## TRY IT
Leave out the images and set down the records below exactly.

## AVAILABLE DATA
[Start of section]
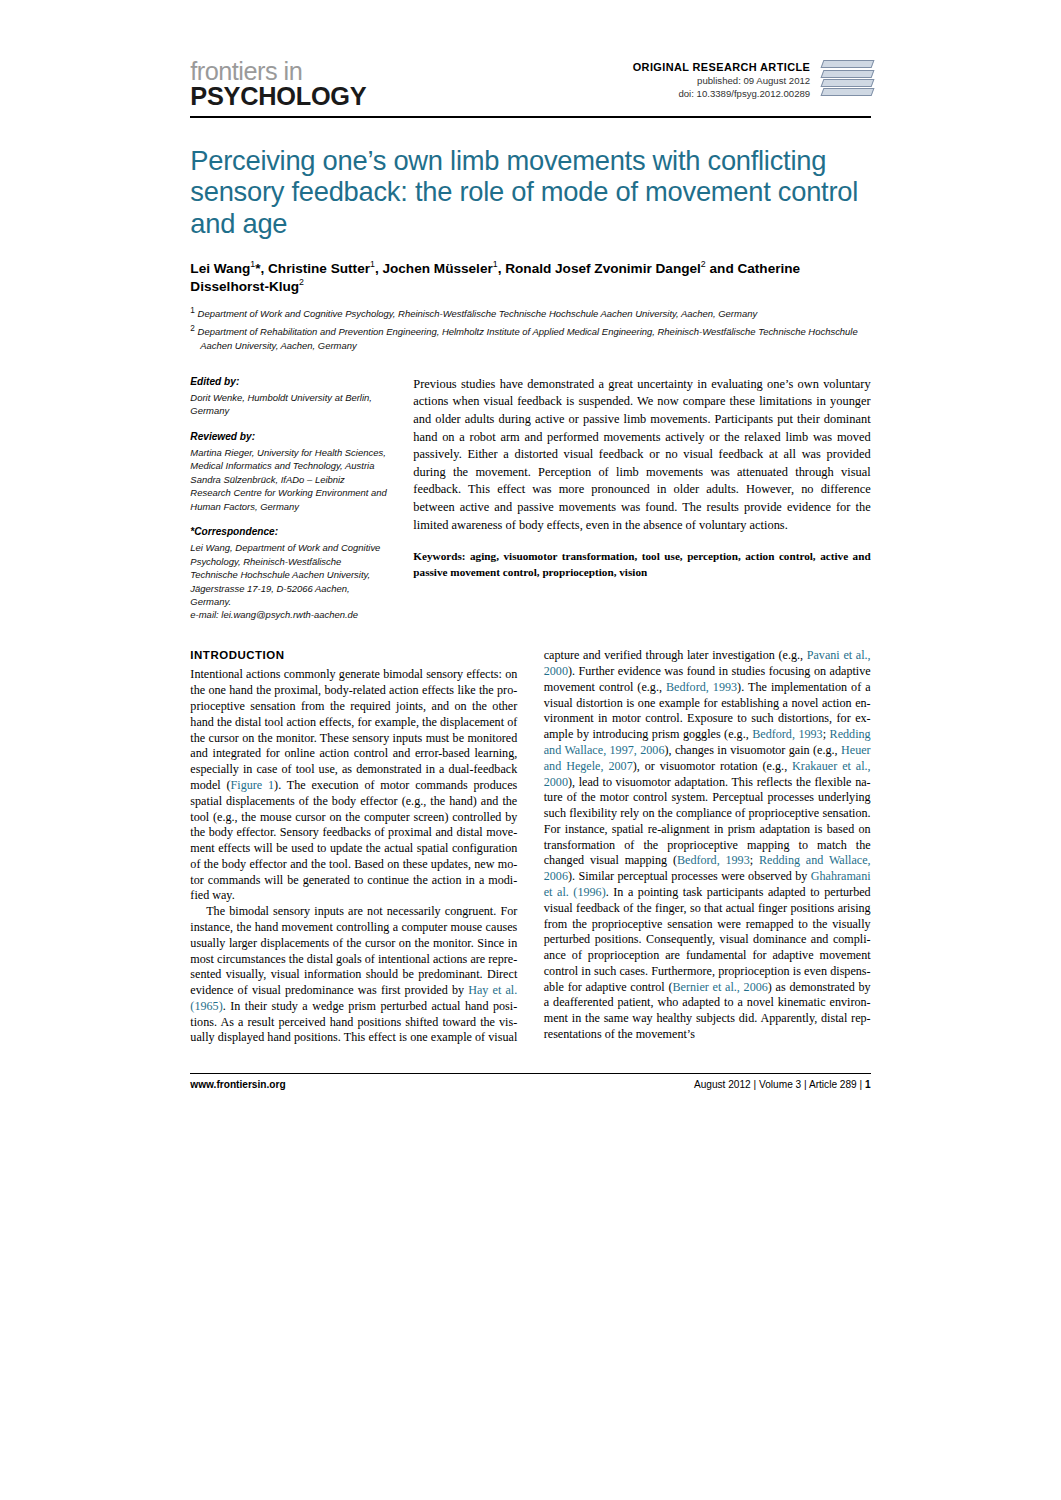frontiers in PSYCHOLOGY
ORIGINAL RESEARCH ARTICLE
published: 09 August 2012
doi: 10.3389/fpsyg.2012.00289
Perceiving one’s own limb movements with conflicting sensory feedback: the role of mode of movement control and age
Lei Wang1*, Christine Sutter1, Jochen Müsseler1, Ronald Josef Zvonimir Dangel2 and Catherine Disselhorst-Klug2
1 Department of Work and Cognitive Psychology, Rheinisch-Westfälische Technische Hochschule Aachen University, Aachen, Germany
2 Department of Rehabilitation and Prevention Engineering, Helmholtz Institute of Applied Medical Engineering, Rheinisch-Westfälische Technische Hochschule Aachen University, Aachen, Germany
Edited by:
Dorit Wenke, Humboldt University at Berlin, Germany
Reviewed by:
Martina Rieger, University for Health Sciences, Medical Informatics and Technology, Austria
Sandra Sülzenbrück, IfADo – Leibniz Research Centre for Working Environment and Human Factors, Germany
*Correspondence:
Lei Wang, Department of Work and Cognitive Psychology, Rheinisch-Westfälische Technische Hochschule Aachen University, Jägerstrasse 17-19, D-52066 Aachen, Germany.
e-mail: lei.wang@psych.rwth-aachen.de
Previous studies have demonstrated a great uncertainty in evaluating one’s own voluntary actions when visual feedback is suspended. We now compare these limitations in younger and older adults during active or passive limb movements. Participants put their dominant hand on a robot arm and performed movements actively or the relaxed limb was moved passively. Either a distorted visual feedback or no visual feedback at all was provided during the movement. Perception of limb movements was attenuated through visual feedback. This effect was more pronounced in older adults. However, no difference between active and passive movements was found. The results provide evidence for the limited awareness of body effects, even in the absence of voluntary actions.
Keywords: aging, visuomotor transformation, tool use, perception, action control, active and passive movement control, proprioception, vision
INTRODUCTION
Intentional actions commonly generate bimodal sensory effects: on the one hand the proximal, body-related action effects like the proprioceptive sensation from the required joints, and on the other hand the distal tool action effects, for example, the displacement of the cursor on the monitor. These sensory inputs must be monitored and integrated for online action control and error-based learning, especially in case of tool use, as demonstrated in a dual-feedback model (Figure 1). The execution of motor commands produces spatial displacements of the body effector (e.g., the hand) and the tool (e.g., the mouse cursor on the computer screen) controlled by the body effector. Sensory feedbacks of proximal and distal movement effects will be used to update the actual spatial configuration of the body effector and the tool. Based on these updates, new motor commands will be generated to continue the action in a modified way.
The bimodal sensory inputs are not necessarily congruent. For instance, the hand movement controlling a computer mouse causes usually larger displacements of the cursor on the monitor. Since in most circumstances the distal goals of intentional actions are represented visually, visual information should be predominant. Direct evidence of visual predominance was first provided by Hay et al. (1965). In their study a wedge prism perturbed actual hand positions. As a result perceived hand positions shifted toward the visually displayed hand positions. This effect is one example of visual capture and verified through later investigation (e.g., Pavani et al., 2000). Further evidence was found in studies focusing on adaptive movement control (e.g., Bedford, 1993). The implementation of a visual distortion is one example for establishing a novel action environment in motor control. Exposure to such distortions, for example by introducing prism goggles (e.g., Bedford, 1993; Redding and Wallace, 1997, 2006), changes in visuomotor gain (e.g., Heuer and Hegele, 2007), or visuomotor rotation (e.g., Krakauer et al., 2000), lead to visuomotor adaptation. This reflects the flexible nature of the motor control system. Perceptual processes underlying such flexibility rely on the compliance of proprioceptive sensation. For instance, spatial re-alignment in prism adaptation is based on transformation of the proprioceptive mapping to match the changed visual mapping (Bedford, 1993; Redding and Wallace, 2006). Similar perceptual processes were observed by Ghahramani et al. (1996). In a pointing task participants adapted to perturbed visual feedback of the finger, so that actual finger positions arising from the proprioceptive sensation were remapped to the visually perturbed positions. Consequently, visual dominance and compliance of proprioception are fundamental for adaptive movement control in such cases. Furthermore, proprioception is even dispensable for adaptive control (Bernier et al., 2006) as demonstrated by a deafferented patient, who adapted to a novel kinematic environment in the same way healthy subjects did. Apparently, distal representations of the movement’s
www.frontiersin.org
August 2012 | Volume 3 | Article 289 | 1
[End of section]
## TASK OUTPUT
frontiers in PSYCHOLOGY
ORIGINAL RESEARCH ARTICLE
published: 09 August 2012
doi: 10.3389/fpsyg.2012.00289
Perceiving one’s own limb movements with conflicting sensory feedback: the role of mode of movement control and age
Lei Wang1*, Christine Sutter1, Jochen Müsseler1, Ronald Josef Zvonimir Dangel2 and Catherine Disselhorst-Klug2
1 Department of Work and Cognitive Psychology, Rheinisch-Westfälische Technische Hochschule Aachen University, Aachen, Germany
2 Department of Rehabilitation and Prevention Engineering, Helmholtz Institute of Applied Medical Engineering, Rheinisch-Westfälische Technische Hochschule Aachen University, Aachen, Germany
Edited by:
Dorit Wenke, Humboldt University at Berlin, Germany
Reviewed by:
Martina Rieger, University for Health Sciences, Medical Informatics and Technology, Austria
Sandra Sülzenbrück, IfADo – Leibniz Research Centre for Working Environment and Human Factors, Germany
*Correspondence:
Lei Wang, Department of Work and Cognitive Psychology, Rheinisch-Westfälische Technische Hochschule Aachen University, Jägerstrasse 17-19, D-52066 Aachen, Germany.
e-mail: lei.wang@psych.rwth-aachen.de
Previous studies have demonstrated a great uncertainty in evaluating one’s own voluntary actions when visual feedback is suspended. We now compare these limitations in younger and older adults during active or passive limb movements. Participants put their dominant hand on a robot arm and performed movements actively or the relaxed limb was moved passively. Either a distorted visual feedback or no visual feedback at all was provided during the movement. Perception of limb movements was attenuated through visual feedback. This effect was more pronounced in older adults. However, no difference between active and passive movements was found. The results provide evidence for the limited awareness of body effects, even in the absence of voluntary actions.
Keywords: aging, visuomotor transformation, tool use, perception, action control, active and passive movement control, proprioception, vision
INTRODUCTION
Intentional actions commonly generate bimodal sensory effects: on the one hand the proximal, body-related action effects like the proprioceptive sensation from the required joints, and on the other hand the distal tool action effects, for example, the displacement of the cursor on the monitor. These sensory inputs must be monitored and integrated for online action control and error-based learning, especially in case of tool use, as demonstrated in a dual-feedback model (Figure 1). The execution of motor commands produces spatial displacements of the body effector (e.g., the hand) and the tool (e.g., the mouse cursor on the computer screen) controlled by the body effector. Sensory feedbacks of proximal and distal movement effects will be used to update the actual spatial configuration of the body effector and the tool. Based on these updates, new motor commands will be generated to continue the action in a modified way.
The bimodal sensory inputs are not necessarily congruent. For instance, the hand movement controlling a computer mouse causes usually larger displacements of the cursor on the monitor. Since in most circumstances the distal goals of intentional actions are represented visually, visual information should be predominant. Direct evidence of visual predominance was first provided by Hay et al. (1965). In their study a wedge prism perturbed actual hand positions. As a result perceived hand positions shifted toward the visually displayed hand positions. This effect is one example of visual capture and verified through later investigation (e.g., Pavani et al., 2000). Further evidence was found in studies focusing on adaptive movement control (e.g., Bedford, 1993). The implementation of a visual distortion is one example for establishing a novel action environment in motor control. Exposure to such distortions, for example by introducing prism goggles (e.g., Bedford, 1993; Redding and Wallace, 1997, 2006), changes in visuomotor gain (e.g., Heuer and Hegele, 2007), or visuomotor rotation (e.g., Krakauer et al., 2000), lead to visuomotor adaptation. This reflects the flexible nature of the motor control system. Perceptual processes underlying such flexibility rely on the compliance of proprioceptive sensation. For instance, spatial re-alignment in prism adaptation is based on transformation of the proprioceptive mapping to match the changed visual mapping (Bedford, 1993; Redding and Wallace, 2006). Similar perceptual processes were observed by Ghahramani et al. (1996). In a pointing task participants adapted to perturbed visual feedback of the finger, so that actual finger positions arising from the proprioceptive sensation were remapped to the visually perturbed positions. Consequently, visual dominance and compliance of proprioception are fundamental for adaptive movement control in such cases. Furthermore, proprioception is even dispensable for adaptive control (Bernier et al., 2006) as demonstrated by a deafferented patient, who adapted to a novel kinematic environment in the same way healthy subjects did. Apparently, distal representations of the movement’s
www.frontiersin.org
August 2012 | Volume 3 | Article 289 | 1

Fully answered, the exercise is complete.